Denis Lord (L’Aquilon)
Une organisation transnationale de jeunesse autochtone arctique est fondée à Rovaniemi.
Contrôle des pêcheries, des affaires et du tourisme, dénonciation du colonialisme comme vecteur de la disparition et de l’assassinat des femmes autochtones; les jeunes leaders de l’Arctique y ont été d’une déclaration incisive pour le premier sommet de leur histoire, qui avait lieu en Finlande, à Rovaniemi, les 12 et 13 novembre derniers.
L’évènement avait lieu en marge du 6e Sommet des leaders de l’Arctique, qui réunit les six organisations autochtones qui ont le statut de participants permanents au Conseil de l’Arctique. En tout, 27 jeunes appartenant à ces organisations, hormis le Conseil athabascan de l’Arctique, y ont participé.
« Nous nous sommes entendus pour établir un Conseil de la jeunesse autochtone de l’Arctique », explique la présidente du Conseil national des jeunes Inuits, Crystal Martin-Lapenskie, qui devrait elle-même siéger à ce Conseil.
« Nous souhaitons avoir un sommet chaque année », dit-elle, soulignant la nécessité d’inclure la jeunesse autochtone dans les prises de décision sur l’Arctique. « Parce que ça nous touche aujourd’hui et ça continuera de nous toucher demain. »
À Rovaniemi, les jeunes leaders ont lu leur déclaration à leurs aînés.
« C’était un moment vraiment historique, s’émeut Crystal Martin-Lapenskie. Et chacun d’eux a reconnu l’importance de travailler avec les jeunes leaders de l’Arctique pour aller de l’avant. Ils ont dit qu’ils arrivent à une époque où ils devront se retirer et que ce sera aux jeunes de prendre la relève. »
Une déclaration autonomiste
La naissance de la nouvelle organisation se fait avec une déclaration très forte en faveur de la souveraineté autochtone sur nombre d’aspects.

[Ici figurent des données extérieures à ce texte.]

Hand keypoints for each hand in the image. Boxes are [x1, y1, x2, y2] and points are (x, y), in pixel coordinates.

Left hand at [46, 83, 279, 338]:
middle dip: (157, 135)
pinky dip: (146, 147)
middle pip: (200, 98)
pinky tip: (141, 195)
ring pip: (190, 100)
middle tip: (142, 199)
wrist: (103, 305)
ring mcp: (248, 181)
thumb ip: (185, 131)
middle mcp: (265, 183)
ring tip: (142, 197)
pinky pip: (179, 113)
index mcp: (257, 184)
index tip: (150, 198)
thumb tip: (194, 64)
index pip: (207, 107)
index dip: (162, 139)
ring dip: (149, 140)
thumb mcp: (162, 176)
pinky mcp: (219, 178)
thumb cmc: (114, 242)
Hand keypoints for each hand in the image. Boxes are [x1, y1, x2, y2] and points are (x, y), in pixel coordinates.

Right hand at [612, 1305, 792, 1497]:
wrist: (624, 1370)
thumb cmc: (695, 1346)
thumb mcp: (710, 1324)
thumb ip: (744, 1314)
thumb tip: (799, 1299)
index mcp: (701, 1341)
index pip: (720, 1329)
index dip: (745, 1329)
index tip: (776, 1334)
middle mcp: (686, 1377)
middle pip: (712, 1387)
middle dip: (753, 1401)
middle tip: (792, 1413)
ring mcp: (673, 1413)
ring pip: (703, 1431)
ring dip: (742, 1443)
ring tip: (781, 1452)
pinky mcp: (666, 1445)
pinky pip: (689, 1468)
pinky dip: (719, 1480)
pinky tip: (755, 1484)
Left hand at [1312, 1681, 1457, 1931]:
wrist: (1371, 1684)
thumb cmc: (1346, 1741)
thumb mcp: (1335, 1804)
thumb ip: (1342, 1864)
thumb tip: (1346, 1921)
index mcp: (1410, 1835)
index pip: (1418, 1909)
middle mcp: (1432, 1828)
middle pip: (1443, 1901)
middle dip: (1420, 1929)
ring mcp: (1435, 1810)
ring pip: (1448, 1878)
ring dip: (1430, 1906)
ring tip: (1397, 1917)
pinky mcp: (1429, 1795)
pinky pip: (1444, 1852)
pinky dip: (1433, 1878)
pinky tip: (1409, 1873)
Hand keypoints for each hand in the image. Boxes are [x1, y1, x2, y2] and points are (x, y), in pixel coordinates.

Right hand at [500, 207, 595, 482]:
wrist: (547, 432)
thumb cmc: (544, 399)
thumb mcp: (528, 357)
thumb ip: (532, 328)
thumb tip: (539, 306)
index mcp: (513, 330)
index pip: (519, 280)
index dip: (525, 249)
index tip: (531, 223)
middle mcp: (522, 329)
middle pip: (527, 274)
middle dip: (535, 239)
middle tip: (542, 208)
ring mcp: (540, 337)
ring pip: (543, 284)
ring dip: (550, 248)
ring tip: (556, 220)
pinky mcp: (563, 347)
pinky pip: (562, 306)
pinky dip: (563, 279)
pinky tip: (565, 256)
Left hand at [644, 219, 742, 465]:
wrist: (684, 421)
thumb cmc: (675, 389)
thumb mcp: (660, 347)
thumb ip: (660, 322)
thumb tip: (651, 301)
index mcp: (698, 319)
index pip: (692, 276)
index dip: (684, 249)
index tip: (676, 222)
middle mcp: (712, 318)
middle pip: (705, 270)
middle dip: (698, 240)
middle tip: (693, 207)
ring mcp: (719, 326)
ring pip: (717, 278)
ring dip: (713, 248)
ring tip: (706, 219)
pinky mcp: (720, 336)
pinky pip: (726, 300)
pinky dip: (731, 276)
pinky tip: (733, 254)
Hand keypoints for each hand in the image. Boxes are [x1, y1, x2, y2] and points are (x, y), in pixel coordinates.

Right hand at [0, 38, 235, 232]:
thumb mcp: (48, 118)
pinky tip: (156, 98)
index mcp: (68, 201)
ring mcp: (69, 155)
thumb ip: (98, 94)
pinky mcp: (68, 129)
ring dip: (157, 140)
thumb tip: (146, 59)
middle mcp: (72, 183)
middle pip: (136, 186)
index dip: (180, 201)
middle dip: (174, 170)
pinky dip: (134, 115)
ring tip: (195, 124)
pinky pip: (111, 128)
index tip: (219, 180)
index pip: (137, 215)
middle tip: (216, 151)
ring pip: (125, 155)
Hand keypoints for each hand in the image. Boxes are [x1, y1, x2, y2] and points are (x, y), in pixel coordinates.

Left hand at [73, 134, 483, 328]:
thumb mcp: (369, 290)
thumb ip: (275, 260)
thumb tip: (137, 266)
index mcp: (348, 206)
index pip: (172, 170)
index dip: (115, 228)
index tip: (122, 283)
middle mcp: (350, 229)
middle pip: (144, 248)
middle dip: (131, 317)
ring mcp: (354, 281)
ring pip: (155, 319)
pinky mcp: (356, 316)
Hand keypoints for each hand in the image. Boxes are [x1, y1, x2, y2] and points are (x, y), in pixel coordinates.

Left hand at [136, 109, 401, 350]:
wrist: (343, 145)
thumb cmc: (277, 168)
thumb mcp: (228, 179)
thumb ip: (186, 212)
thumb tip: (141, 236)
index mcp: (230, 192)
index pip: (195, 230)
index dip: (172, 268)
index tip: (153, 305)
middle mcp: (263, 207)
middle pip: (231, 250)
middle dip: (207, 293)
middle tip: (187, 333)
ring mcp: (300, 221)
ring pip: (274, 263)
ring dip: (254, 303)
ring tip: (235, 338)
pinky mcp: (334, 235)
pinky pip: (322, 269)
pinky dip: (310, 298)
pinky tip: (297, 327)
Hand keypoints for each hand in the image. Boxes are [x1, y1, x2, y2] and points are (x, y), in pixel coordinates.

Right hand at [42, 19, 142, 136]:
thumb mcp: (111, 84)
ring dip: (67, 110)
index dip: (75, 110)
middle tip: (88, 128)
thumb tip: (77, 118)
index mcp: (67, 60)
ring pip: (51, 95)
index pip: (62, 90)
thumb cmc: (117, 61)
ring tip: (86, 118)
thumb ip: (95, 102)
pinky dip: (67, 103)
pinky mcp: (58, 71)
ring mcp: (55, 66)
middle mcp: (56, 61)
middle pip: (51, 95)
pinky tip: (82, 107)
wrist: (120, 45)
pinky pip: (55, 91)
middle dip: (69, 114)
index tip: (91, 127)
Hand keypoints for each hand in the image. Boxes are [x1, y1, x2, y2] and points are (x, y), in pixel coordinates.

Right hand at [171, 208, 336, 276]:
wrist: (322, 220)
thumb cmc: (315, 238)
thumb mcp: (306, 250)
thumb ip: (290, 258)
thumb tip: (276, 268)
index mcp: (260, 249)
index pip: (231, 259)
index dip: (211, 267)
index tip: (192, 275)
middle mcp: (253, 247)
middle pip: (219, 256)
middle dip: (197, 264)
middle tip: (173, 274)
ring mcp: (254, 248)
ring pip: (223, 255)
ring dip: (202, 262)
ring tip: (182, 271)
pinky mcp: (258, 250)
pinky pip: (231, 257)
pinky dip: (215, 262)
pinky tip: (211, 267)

Reconnaissant que l’intérêt grandissant pour le Nord provoquera une augmentation du tourisme, les auteurs de la déclaration exigent le droit de décider de qui voyagera dans leurs territoires traditionnels et à quelles activités ils participeront.
Dans le secteur du développement économique et des infrastructures, ils demandent le contrôle des pêcheries, arguant être les mieux placés pour adapter et gérer les ressources à l’heure de l’augmentation des températures et de la migration des poissons.
Ils demandent en outre plus de contrôle sur les hardes de caribous et sur le développement des affaires sur leurs terres.
Les auteurs demandent que les langues autochtones deviennent des langues officielles dans les pays où ils habitent et qu’elles aient la même valeur que les autres langues officielles.
« Nous reconnaissons, est-il écrit dans la déclaration, que l’épidémie d’assassinats et de disparitions de femmes et de personnes non binaires en Arctique est directement liée à la colonisation continue et au viol de nos terres et de nos eaux par les industries pétrolières et minières et par le colonialisme vert. La libération de nos corps et celle de nos terres sont inséparables. »
L’inclusion
« C’est tellement important dans nos communautés, avoir cette possibilité d’être inclus », observe Mme Martin-Laspenskie à propos de cette déclaration qu’elle dit longuement travaillée. Nous avons aussi mis beaucoup l’accent sur la sécurité alimentaire et la santé mentale. Il y a tellement de priorités que nous avons identifiées que nous sentons que nous devons continuer d’être inclus dans ces discussions. »
Gail Wallace est une Inuite de Rankin Inlet vivant à Winnipeg. Elle est l’une des deux personnes déléguées à Rovaniemi par le Réseau de la jeunesse arctique, un organisme axé sur la coopération internationale et le renforcement des capacités.
« Pour rédiger la déclaration, signale-t-elle, nous sommes rentrés dans une pièce où personne ne se connaissait, mais, à la fin de la journée, nous étions une famille. La déclaration est l’emblème de notre travail et de notre dévouement à créer un meilleur avenir pour notre peuple et notre terre. »
Gail Wallace espère rester en contact avec les gens qu’elle a rencontrés au sommet et travailler avec eux pour que leur déclaration devienne une réalité.
Les organisations autochtones qui participent en permanence au Conseil de l’Arctique sont : l’Association internationale aléoutienne, le Conseil athabascan de l’Arctique, le Conseil circumpolaire inuit, le Conseil gwich’in international, l’Association russe des peuples autochtones du Nord et le Conseil des Samis.